Recently I wrote a conference paper for Motorola about using context-awareness to improve the end-user experience. Context awareness is about bringing any additional data, not generated by the application itself, into an application in order to enhance the user experience. For example, if I go to make a call to Fred, the "dialling app" on the phone could detect that I have an urgent email from Fred. Therefore, I may choose to read the email before making the call. The app found out about the email by asking my Gmail account. Context can include all kinds of data from anywhere, as long as it is somehow relevant to the task in hand.

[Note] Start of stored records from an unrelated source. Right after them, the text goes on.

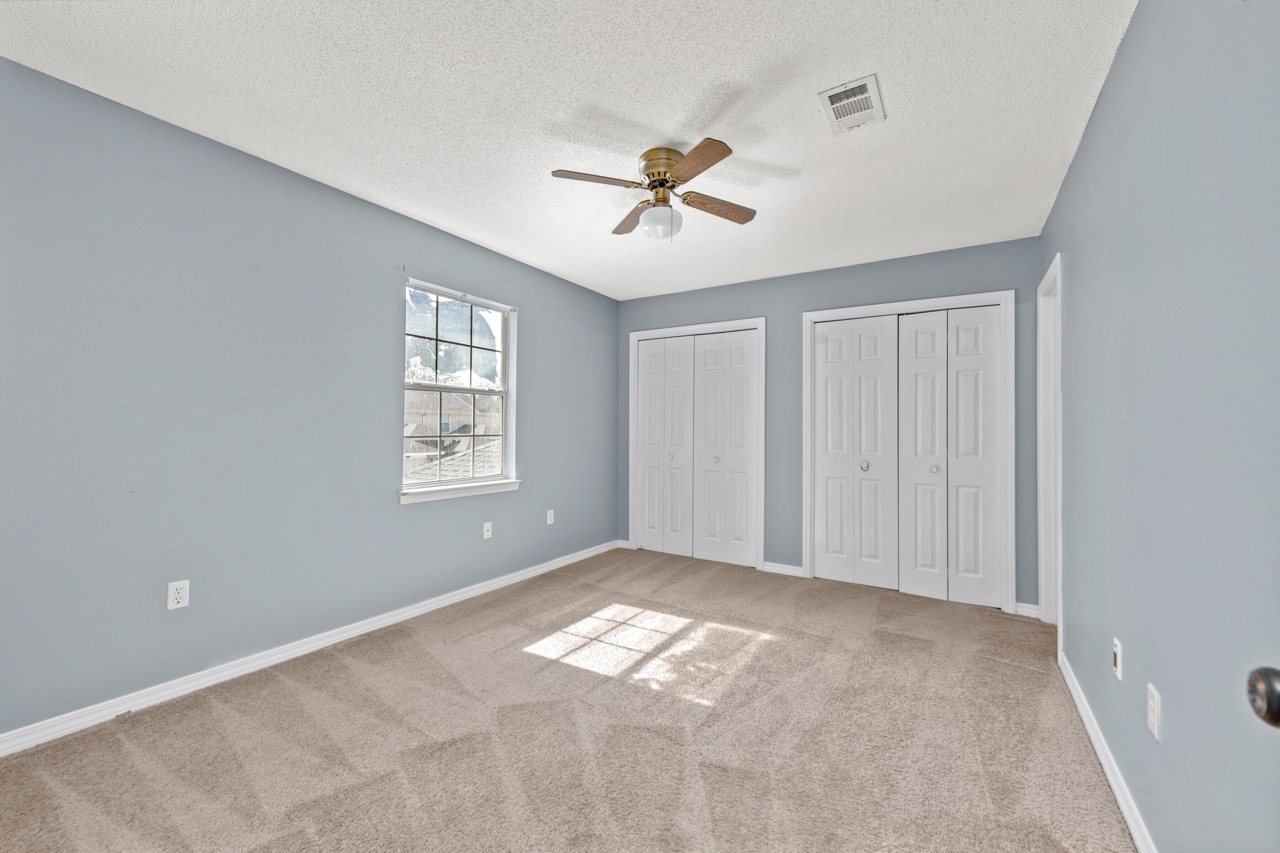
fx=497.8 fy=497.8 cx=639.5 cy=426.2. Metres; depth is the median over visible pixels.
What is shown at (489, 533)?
wall socket
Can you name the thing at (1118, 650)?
wall outlet
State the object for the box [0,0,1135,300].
ceiling
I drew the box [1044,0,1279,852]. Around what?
right wall
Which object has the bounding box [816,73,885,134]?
air vent
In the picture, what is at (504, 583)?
baseboard
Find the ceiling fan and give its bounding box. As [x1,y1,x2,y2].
[552,137,756,240]
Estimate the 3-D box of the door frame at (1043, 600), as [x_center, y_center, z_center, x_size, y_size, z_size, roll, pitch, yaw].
[2.358,0.154,2.760,0.148,2.102,0.791,0,-1,32]
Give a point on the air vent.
(855, 123)
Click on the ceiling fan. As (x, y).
(664, 178)
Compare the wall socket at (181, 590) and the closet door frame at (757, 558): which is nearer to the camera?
the wall socket at (181, 590)
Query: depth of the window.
3.52 m
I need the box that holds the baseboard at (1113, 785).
[1060,650,1156,852]
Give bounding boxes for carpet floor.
[0,544,1135,852]
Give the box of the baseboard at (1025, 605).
[1013,601,1039,618]
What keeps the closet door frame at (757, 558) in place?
attached to the back wall at (770, 297)
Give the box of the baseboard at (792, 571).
[762,560,804,577]
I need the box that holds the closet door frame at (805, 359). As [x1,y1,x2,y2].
[802,288,1013,612]
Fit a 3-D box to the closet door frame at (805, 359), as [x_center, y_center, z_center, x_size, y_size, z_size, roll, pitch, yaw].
[1.908,0.160,3.652,1.360,2.116,0.129,0,-1,32]
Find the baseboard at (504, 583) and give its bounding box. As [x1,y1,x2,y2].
[0,539,619,757]
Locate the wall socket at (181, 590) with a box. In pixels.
[166,579,190,610]
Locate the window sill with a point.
(477, 491)
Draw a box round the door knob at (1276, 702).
[1246,666,1279,727]
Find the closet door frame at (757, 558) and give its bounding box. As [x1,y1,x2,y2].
[628,317,766,571]
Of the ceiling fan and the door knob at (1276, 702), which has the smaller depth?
the door knob at (1276, 702)
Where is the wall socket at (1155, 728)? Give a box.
[1146,683,1162,739]
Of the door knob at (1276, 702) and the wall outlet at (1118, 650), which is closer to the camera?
the door knob at (1276, 702)
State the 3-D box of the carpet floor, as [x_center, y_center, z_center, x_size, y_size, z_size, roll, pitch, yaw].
[0.110,1.219,2.178,3.806,0.100,5.030,0,-1,32]
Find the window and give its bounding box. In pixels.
[401,277,516,499]
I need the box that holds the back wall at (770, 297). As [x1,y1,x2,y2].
[615,236,1039,612]
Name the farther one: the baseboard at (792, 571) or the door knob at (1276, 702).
the baseboard at (792, 571)
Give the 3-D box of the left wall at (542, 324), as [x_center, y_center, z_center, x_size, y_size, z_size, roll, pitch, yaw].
[-1.468,-0.042,3.067,0.151,2.439,4.776,0,-1,32]
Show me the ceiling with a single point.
(797, 162)
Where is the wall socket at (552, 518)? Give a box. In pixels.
[545,509,554,524]
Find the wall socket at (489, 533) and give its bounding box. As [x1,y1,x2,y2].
[482,521,492,538]
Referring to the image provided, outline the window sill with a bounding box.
[398,479,521,504]
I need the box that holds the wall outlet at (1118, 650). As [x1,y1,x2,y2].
[1112,637,1122,680]
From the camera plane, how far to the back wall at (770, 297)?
3.97 m
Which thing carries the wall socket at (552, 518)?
attached to the left wall at (542, 324)
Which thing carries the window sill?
attached to the left wall at (542, 324)
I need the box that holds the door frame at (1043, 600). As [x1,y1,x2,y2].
[1035,253,1061,633]
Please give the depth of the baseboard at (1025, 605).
3.20 m
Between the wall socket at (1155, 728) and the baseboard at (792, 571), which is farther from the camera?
the baseboard at (792, 571)
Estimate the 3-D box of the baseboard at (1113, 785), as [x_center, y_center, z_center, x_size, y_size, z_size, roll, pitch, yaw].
[1.291,1.149,1.198,0.015,0.083,3.414,0,-1,32]
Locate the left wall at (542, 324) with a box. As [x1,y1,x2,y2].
[0,56,619,741]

In the age of Web Services and Mash-Ups, it is becoming increasingly possible to augment services in this way. Moreover, I have argued in the paper that many service creators will begin to incorporate two levels of service in their application. The first is the core functionality and the second is generating meta-data about the usage of the application. This meta-data shall be made available via an open API for other services to consume and use as context. In this way, a context pool shall slowly emerge on the Internet. It will become commonplace for services to share data, but this will need to be done in a secure and reliable fashion to guard user privacy and so on. Identity federation will probably be a core enabling technology so that services can talk to each other with the users' permission.
The use of tagging shall be important in the context pool. For example, tagging can transform a "coffee shop" in a mapping application into a "meeting place", which will be useful context for a meeting application (as per the opening chapter of my book). Additional tagging by a variety of users can transform "meeting place" into "good meeting place" and so on. It won't be necessary to know the tagging taxonomies in advance because applications will increasingly have "soft interfaces" by incorporating search into the workflow. In other words, when I use an application to set up a meeting, the meeting place could be selected via search to allow the user to play around with different tags as keywords. Of course, the search will be conducted by giving precedence to the context pool before going out to the net for more results. If the search knows that a user relies on Acme Maps for finding places, then it will look in the user's tagged favourites there first.

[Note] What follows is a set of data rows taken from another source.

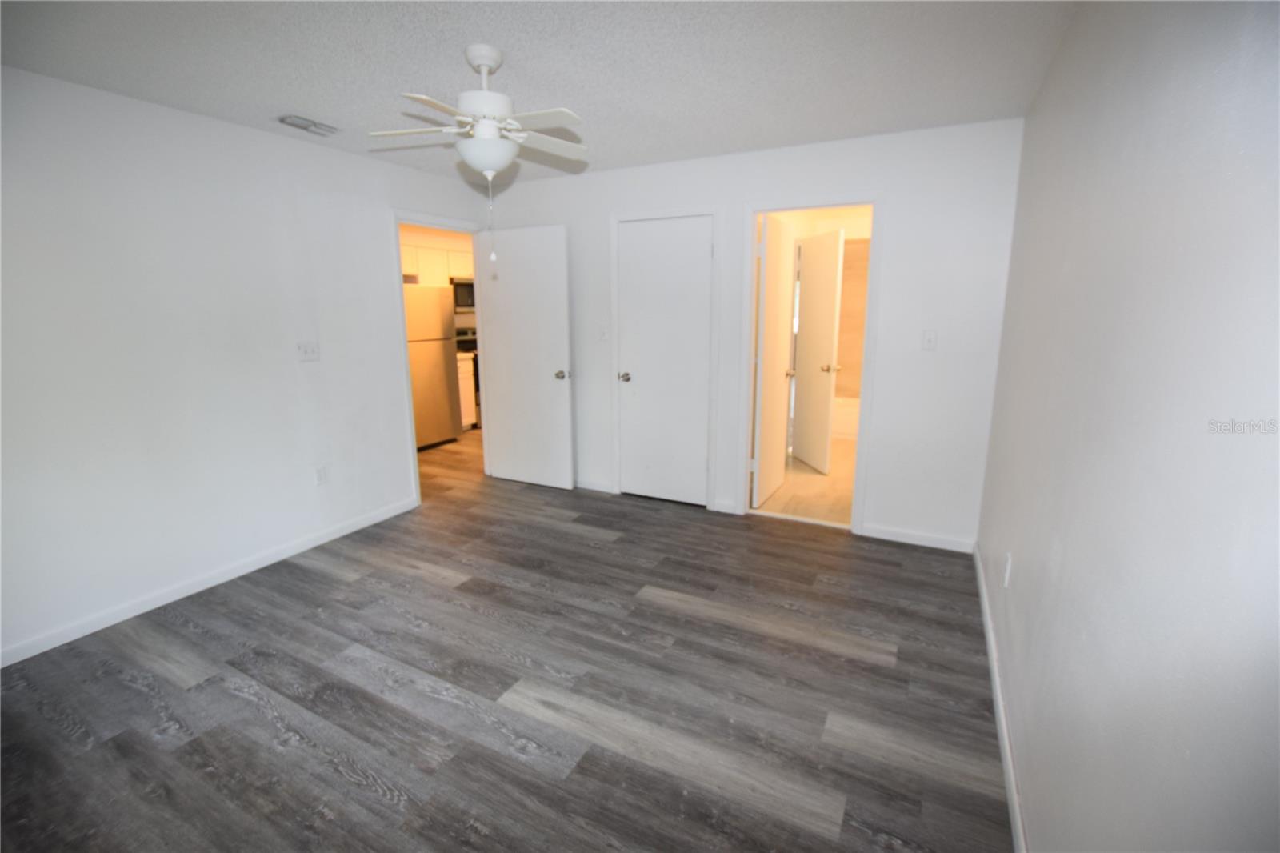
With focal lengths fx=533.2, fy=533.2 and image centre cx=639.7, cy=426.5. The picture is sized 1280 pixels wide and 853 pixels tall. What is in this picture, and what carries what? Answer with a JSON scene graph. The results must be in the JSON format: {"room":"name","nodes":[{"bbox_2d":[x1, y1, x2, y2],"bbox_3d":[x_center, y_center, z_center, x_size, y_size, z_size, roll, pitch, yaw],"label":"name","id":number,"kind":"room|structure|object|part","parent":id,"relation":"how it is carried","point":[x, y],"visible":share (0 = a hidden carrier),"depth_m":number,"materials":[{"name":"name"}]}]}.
{"room":"bedroom","nodes":[
{"label":"bedroom","id":0,"kind":"room"},
{"bbox_2d":[0,63,490,663],"bbox_3d":[-1.826,-0.554,3.767,0.121,2.434,6.323,6,13,27],"label":"left wall","id":1,"kind":"structure","parent":0,"point":[134,102],"depth_m":2.66,"materials":[{"name":"white paint"}]},
{"bbox_2d":[0,496,418,666],"bbox_3d":[-2.443,0.863,2.714,0.013,0.082,3.099,6,13,27],"label":"baseboard","id":2,"kind":"structure","parent":1,"relation":"attached to","point":[251,568],"depth_m":2.77,"materials":[{"name":"white paint"}]},
{"bbox_2d":[296,340,319,361],"bbox_3d":[-2.012,-0.461,3.245,0.018,0.117,0.120,6,13,27],"label":"light switch","id":3,"kind":"object","parent":1,"relation":"attached to","point":[306,349],"visible":0.98,"depth_m":3.24,"materials":[{"name":"white plastic"}]},
{"bbox_2d":[313,464,328,484],"bbox_3d":[-2.027,0.308,3.390,0.008,0.119,0.072,6,13,27],"label":"wall socket","id":4,"kind":"object","parent":1,"relation":"attached to","point":[322,474],"visible":0.98,"depth_m":3.39,"materials":[{"name":"white plastic"}]},
{"bbox_2d":[389,209,488,505],"bbox_3d":[-1.526,-0.529,4.237,0.146,2.150,0.908,6,13,27],"label":"door frame","id":5,"kind":"structure","parent":1,"relation":"attached to","point":[412,448],"depth_m":3.94,"materials":[{"name":"white paint"}]},
{"bbox_2d":[476,222,573,489],"bbox_3d":[-0.935,-0.534,4.340,0.801,2.064,0.175,6,13,27],"label":"open door","id":6,"kind":"structure","parent":5,"relation":"attached to","point":[547,386],"depth_m":4.30,"materials":[{"name":"white paint"}]},
{"bbox_3d":[-0.618,-0.416,4.250,0.089,0.069,0.125,6,13,27],"label":"doorknob","id":7,"kind":"part","parent":6,"relation":"part of","materials":[{"name":"silver metal"}]},
{"bbox_2d":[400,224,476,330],"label":"kitchen wall","id":8,"kind":"structure","parent":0,"point":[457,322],"depth_m":6.67,"materials":[{"name":"paint"}]},
{"bbox_2d":[400,243,474,285],"bbox_3d":[-2.491,-1.910,6.369,0.358,0.459,1.477,6,13,27],"label":"upper cabinet","id":9,"kind":"object","parent":8,"relation":"attached to","point":[409,270],"visible":0.44,"depth_m":6.20,"materials":[{"name":"white wood"}]},
{"bbox_2d":[449,277,475,311],"bbox_3d":[-2.212,-1.666,6.797,0.427,0.400,0.767,6,13,27],"label":"microwave","id":10,"kind":"object","parent":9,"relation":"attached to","point":[459,299],"visible":0.49,"depth_m":6.54,"materials":[{"name":"silver metal"}]},
{"bbox_2d":[0,420,1009,852],"bbox_3d":[-0.736,0.664,4.061,6.202,0.099,7.930,6,13,27],"label":"floor","id":11,"kind":"structure","parent":0,"point":[657,607],"depth_m":2.05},
{"bbox_2d":[403,284,460,450],"bbox_3d":[-2.538,-0.638,5.767,0.771,1.701,0.782,6,13,27],"label":"refrigerator","id":12,"kind":"object","parent":11,"relation":"on","point":[442,351],"visible":0.51,"depth_m":5.62,"materials":[{"name":"silver metal"}]},
{"bbox_2d":[456,352,476,429],"bbox_3d":[-2.423,-0.404,6.505,0.653,0.927,0.520,6,13,27],"label":"base cabinet","id":13,"kind":"object","parent":11,"relation":"on","point":[462,364],"visible":0.15,"depth_m":6.47,"materials":[{"name":"white"}]},
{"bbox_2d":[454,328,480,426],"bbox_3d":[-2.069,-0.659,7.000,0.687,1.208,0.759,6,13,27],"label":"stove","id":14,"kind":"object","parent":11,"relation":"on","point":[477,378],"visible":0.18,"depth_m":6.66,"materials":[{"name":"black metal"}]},
{"bbox_2d":[0,0,1079,184],"bbox_3d":[-0.530,-1.719,3.120,5.119,0.100,7.094,6,13,27],"label":"ceiling","id":15,"kind":"structure","parent":0,"point":[306,100],"depth_m":2.14,"materials":[{"name":"white paint"}]},
{"bbox_2d":[277,113,339,135],"bbox_3d":[-1.752,-1.590,2.821,0.152,0.021,0.281,6,13,27],"label":"air vent","id":16,"kind":"object","parent":15,"relation":"attached to","point":[294,122],"visible":0.99,"depth_m":2.79,"materials":[{"name":"white metal"}]},
{"bbox_2d":[370,44,586,262],"bbox_3d":[-0.607,-1.064,2.126,0.796,0.768,0.787,6,13,27],"label":"ceiling fan","id":17,"kind":"object","parent":15,"relation":"hanging from","point":[494,133],"visible":0.99,"depth_m":2.04,"materials":[{"name":"white"}]},
{"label":"motor housing","id":18,"kind":"part","parent":17,"relation":"part of","materials":[{"name":"white metal"}]},
{"bbox_2d":[483,118,1026,550],"bbox_3d":[0.402,-0.603,3.856,3.797,2.431,0.120,6,13,27],"label":"back wall","id":19,"kind":"structure","parent":0,"point":[865,175],"depth_m":3.25,"materials":[{"name":"white paint"}]},
{"bbox_2d":[573,477,614,492],"bbox_3d":[-0.703,0.448,4.552,1.087,0.083,0.013,6,13,27],"label":"baseboard","id":20,"kind":"structure","parent":19,"relation":"attached to","point":[582,486],"depth_m":4.38,"materials":[{"name":"white paint"}]},
{"bbox_2d":[597,325,609,341],"bbox_3d":[-0.282,-0.713,4.094,0.076,0.121,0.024,6,13,27],"label":"light switch","id":21,"kind":"object","parent":19,"relation":"attached to","point":[605,331],"visible":0.99,"depth_m":4.09,"materials":[{"name":"white plastic"}]},
{"bbox_2d":[615,213,714,507],"bbox_3d":[0.203,-0.457,3.969,0.743,2.089,0.121,6,13,27],"label":"closet door","id":22,"kind":"structure","parent":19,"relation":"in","point":[694,242],"depth_m":3.96,"materials":[{"name":"white paint"}]},
{"bbox_3d":[-0.114,-0.377,4.091,0.086,0.065,0.102,6,13,27],"label":"closet knob","id":23,"kind":"part","parent":22,"relation":"part of","materials":[{"name":"silver metal"}]},
{"bbox_2d":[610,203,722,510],"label":"closet door frame","id":24,"kind":"structure","parent":19,"relation":"attached to","point":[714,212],"depth_m":3.83,"materials":[{"name":"white paint"}]},
{"bbox_2d":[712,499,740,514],"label":"baseboard","id":25,"kind":"structure","parent":19,"relation":"attached to","point":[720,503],"depth_m":3.92,"materials":[{"name":"white paint"}]},
{"bbox_2d":[737,192,882,534],"bbox_3d":[1.087,-0.385,3.528,0.840,2.131,0.149,6,13,27],"label":"bathroom door frame","id":26,"kind":"structure","parent":19,"relation":"attached to","point":[862,429],"depth_m":3.41,"materials":[{"name":"white paint"}]},
{"bbox_2d":[752,215,796,505],"bbox_3d":[1.283,-0.825,4.872,0.122,2.404,3.025,6,13,27],"label":"bathroom door","id":27,"kind":"structure","parent":26,"relation":"attached to","point":[770,252],"depth_m":4.63,"materials":[{"name":"white paint"}]},
{"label":"knob","id":28,"kind":"part","parent":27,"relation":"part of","materials":[{"name":"gold metal"}]},
{"bbox_2d":[857,523,976,552],"bbox_3d":[1.736,0.699,3.351,0.633,0.084,0.013,6,13,27],"label":"baseboard","id":29,"kind":"structure","parent":19,"relation":"attached to","point":[878,533],"depth_m":3.34,"materials":[{"name":"white paint"}]},
{"bbox_2d":[920,329,937,350],"bbox_3d":[1.701,-0.510,3.133,0.071,0.117,0.018,6,13,27],"label":"light switch","id":30,"kind":"object","parent":19,"relation":"attached to","point":[928,339],"visible":0.98,"depth_m":3.14,"materials":[{"name":"white plastic"}]},
{"bbox_2d":[752,436,857,523],"bbox_3d":[2.031,0.367,5.184,1.735,0.068,3.484,6,13,27],"label":"bathroom floor","id":31,"kind":"structure","parent":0,"point":[845,448],"depth_m":4.33,"materials":[{"name":"beige tile"}]},
{"bbox_2d":[831,396,859,440],"bbox_3d":[2.617,-0.095,6.118,1.524,0.408,0.750,6,13,27],"label":"bathtub","id":32,"kind":"object","parent":31,"relation":"on","point":[840,421],"visible":0.23,"depth_m":5.92,"materials":[{"name":"white"}]},
{"bbox_2d":[791,225,844,472],"bbox_3d":[1.581,-0.691,4.867,0.171,2.072,0.704,-2,12,-11],"label":"bathroom door","id":33,"kind":"structure","parent":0,"point":[805,337],"depth_m":4.77,"materials":[{"name":"white paint"}]},
{"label":"knob","id":34,"kind":"part","parent":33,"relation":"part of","materials":[{"name":"gold metal"}]},
{"bbox_2d":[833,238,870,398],"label":"bathroom wall","id":35,"kind":"structure","parent":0,"point":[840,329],"depth_m":6.22,"materials":[{"name":"beige tile"}]},
{"bbox_2d":[976,0,1279,852],"bbox_3d":[1.127,-0.040,1.262,0.119,2.421,4.318,6,13,27],"label":"right wall","id":36,"kind":"structure","parent":0,"point":[1068,555],"depth_m":0.95,"materials":[{"name":"paint"}]},
{"bbox_2d":[974,544,1026,850],"bbox_3d":[1.070,1.101,1.496,0.013,0.084,3.919,6,13,27],"label":"baseboard","id":37,"kind":"structure","parent":36,"relation":"attached to","point":[998,699],"depth_m":1.81,"materials":[{"name":"white paint"}]},
{"bbox_2d":[1001,552,1011,587],"bbox_3d":[1.431,0.556,2.081,0.008,0.118,0.072,6,13,27],"label":"wall socket","id":38,"kind":"object","parent":36,"relation":"attached to","point":[1008,570],"visible":0.98,"depth_m":2.06,"materials":[{"name":"white plastic"}]}
]}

This is a big topic, but one of the keys is the unleashing of context data, which comes from a variety of sources, particularly from services that we use every day (and other key sources, like the clickstream in our browser, which is more likely a useful pointer into the context pool).
There are so many potential generators of context. Let's consider in this post (for idea #95) my phone call habits, or my phone records: received, dialled and missed calls. This is a potential gold mine of context data for other applications. Imagine these records are available via a Web Services API on the net and that using identity federation a user can give permission to another service on the net to access this API. A task management application could use these records as useful context data. For example, it could tell whether or not a scheduled call was made to a particular number. An online phone book could also use the data by importing unrecognised numbers and prompting the user to add names. There are plenty of other applications, but it isn't for me or any service provider to dictate them. Once open APIs become available that release service usage and context data into the net, users will have much greater power to create useful and interesting services. Sooner or later, operators will realise (some are already) that this kind of net-friendly and open approach to services is the only future for mobile applications.